▶ _What you are asked to do_: Look below for the line that contains "right order while", then copy it and each following line exactly, through and including the line that contains "## Future Enhancements".

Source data

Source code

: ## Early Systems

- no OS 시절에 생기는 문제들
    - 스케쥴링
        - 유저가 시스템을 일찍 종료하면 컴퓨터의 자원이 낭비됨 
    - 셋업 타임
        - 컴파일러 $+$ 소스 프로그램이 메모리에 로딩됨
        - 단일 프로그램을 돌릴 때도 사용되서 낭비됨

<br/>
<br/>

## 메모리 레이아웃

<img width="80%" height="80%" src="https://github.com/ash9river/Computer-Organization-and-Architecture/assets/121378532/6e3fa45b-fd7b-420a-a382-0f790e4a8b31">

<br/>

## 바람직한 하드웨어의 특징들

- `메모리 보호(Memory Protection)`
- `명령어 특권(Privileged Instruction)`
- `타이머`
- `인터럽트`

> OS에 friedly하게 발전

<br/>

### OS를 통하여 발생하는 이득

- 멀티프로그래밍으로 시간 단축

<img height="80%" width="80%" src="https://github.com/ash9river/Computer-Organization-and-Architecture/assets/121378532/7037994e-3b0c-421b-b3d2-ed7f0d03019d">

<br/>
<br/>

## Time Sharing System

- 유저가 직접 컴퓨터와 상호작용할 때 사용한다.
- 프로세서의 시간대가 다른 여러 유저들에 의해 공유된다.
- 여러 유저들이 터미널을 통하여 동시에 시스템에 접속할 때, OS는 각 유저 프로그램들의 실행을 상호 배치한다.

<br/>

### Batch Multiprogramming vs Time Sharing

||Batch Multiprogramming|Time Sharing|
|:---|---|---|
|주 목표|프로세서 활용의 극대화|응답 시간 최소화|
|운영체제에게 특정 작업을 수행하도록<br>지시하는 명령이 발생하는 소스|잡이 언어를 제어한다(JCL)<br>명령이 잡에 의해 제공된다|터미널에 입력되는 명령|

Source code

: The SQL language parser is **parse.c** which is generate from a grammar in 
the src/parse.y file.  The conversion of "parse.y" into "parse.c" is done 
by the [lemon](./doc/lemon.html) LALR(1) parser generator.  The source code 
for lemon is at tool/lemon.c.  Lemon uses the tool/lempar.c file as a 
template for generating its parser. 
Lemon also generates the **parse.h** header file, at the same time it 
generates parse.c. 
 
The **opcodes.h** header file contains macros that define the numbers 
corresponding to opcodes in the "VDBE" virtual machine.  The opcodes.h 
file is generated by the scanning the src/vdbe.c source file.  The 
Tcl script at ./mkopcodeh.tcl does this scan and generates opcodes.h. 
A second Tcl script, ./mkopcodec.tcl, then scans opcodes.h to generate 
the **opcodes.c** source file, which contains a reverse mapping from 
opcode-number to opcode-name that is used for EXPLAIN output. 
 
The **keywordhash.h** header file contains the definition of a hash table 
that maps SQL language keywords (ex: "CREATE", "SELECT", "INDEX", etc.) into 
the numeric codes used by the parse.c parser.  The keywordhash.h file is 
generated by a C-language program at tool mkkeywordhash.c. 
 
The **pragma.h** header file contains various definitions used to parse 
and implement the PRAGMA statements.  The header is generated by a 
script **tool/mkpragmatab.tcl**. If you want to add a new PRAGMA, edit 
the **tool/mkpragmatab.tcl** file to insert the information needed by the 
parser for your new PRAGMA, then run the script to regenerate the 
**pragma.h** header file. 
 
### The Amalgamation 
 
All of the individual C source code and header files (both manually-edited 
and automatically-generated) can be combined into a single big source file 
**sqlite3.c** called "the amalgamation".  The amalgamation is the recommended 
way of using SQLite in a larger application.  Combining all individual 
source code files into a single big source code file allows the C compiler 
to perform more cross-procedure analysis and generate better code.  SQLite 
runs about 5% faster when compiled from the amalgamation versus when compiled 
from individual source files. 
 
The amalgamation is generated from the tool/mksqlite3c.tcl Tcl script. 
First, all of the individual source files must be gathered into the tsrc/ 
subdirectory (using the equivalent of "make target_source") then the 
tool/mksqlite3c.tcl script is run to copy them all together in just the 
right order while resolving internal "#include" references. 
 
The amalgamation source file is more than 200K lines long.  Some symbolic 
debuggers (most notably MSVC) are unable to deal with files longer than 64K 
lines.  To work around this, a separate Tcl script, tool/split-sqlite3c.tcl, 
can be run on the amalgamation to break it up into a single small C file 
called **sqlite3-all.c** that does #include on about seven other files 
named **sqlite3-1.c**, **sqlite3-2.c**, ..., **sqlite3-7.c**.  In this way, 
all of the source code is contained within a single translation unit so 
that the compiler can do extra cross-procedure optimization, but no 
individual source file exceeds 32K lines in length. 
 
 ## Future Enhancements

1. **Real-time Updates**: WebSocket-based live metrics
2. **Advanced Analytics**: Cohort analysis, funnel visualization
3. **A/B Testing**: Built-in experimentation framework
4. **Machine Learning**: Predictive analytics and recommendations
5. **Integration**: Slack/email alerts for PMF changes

▶ _Your response_:
right order while resolving internal "#include" references. 
 
The amalgamation source file is more than 200K lines long.  Some symbolic 
debuggers (most notably MSVC) are unable to deal with files longer than 64K 
lines.  To work around this, a separate Tcl script, tool/split-sqlite3c.tcl, 
can be run on the amalgamation to break it up into a single small C file 
called **sqlite3-all.c** that does #include on about seven other files 
named **sqlite3-1.c**, **sqlite3-2.c**, ..., **sqlite3-7.c**.  In this way, 
all of the source code is contained within a single translation unit so 
that the compiler can do extra cross-procedure optimization, but no 
individual source file exceeds 32K lines in length. 
 
 ## Future Enhancements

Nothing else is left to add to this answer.